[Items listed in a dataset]
------

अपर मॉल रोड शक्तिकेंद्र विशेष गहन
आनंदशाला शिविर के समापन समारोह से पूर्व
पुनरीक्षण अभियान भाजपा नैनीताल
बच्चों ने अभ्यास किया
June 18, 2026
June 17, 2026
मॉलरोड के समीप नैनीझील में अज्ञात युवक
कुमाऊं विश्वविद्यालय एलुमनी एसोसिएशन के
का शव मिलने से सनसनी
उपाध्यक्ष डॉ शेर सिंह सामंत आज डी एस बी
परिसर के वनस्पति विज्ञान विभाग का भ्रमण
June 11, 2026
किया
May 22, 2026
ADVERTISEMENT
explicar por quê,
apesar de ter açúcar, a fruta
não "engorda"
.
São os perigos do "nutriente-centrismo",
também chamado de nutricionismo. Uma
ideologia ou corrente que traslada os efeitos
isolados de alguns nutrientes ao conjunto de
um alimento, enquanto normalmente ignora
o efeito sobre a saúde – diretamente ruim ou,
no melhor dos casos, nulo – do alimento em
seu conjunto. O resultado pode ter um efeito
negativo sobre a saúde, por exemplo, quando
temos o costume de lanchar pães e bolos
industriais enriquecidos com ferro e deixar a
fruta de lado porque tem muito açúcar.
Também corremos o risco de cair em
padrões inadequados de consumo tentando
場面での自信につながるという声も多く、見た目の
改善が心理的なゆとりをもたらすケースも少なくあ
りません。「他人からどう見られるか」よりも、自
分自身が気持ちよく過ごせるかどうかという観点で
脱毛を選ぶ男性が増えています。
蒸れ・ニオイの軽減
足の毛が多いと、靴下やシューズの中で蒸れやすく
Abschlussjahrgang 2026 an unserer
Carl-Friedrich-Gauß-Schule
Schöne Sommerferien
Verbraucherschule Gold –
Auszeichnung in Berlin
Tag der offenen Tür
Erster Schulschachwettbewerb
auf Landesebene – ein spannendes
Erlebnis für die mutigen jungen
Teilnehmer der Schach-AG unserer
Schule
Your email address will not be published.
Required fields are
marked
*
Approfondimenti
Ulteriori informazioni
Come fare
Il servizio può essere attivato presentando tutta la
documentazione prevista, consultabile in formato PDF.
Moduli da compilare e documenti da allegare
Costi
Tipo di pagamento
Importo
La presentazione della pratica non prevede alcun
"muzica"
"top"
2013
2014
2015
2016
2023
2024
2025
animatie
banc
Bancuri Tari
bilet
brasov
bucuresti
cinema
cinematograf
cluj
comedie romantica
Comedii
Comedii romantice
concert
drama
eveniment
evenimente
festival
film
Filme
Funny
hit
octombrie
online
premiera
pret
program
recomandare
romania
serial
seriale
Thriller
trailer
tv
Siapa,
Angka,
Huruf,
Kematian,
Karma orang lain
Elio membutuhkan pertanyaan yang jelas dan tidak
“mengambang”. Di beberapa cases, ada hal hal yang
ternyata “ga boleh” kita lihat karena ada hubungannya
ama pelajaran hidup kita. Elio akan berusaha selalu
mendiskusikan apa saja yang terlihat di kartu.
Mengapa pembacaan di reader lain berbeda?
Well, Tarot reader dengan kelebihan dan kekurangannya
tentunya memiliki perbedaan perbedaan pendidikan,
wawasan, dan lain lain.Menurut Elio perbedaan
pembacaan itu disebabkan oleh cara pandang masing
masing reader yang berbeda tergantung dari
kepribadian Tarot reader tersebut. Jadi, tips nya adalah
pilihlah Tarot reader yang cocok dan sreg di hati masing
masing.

------

> **Goal of the exercise**: In the records above, which lines hold the string "sobre"? Copy each one.

> **Exercise result**:
o efeito sobre a saúde – diretamente ruim ou,
negativo sobre a saúde, por exemplo, quando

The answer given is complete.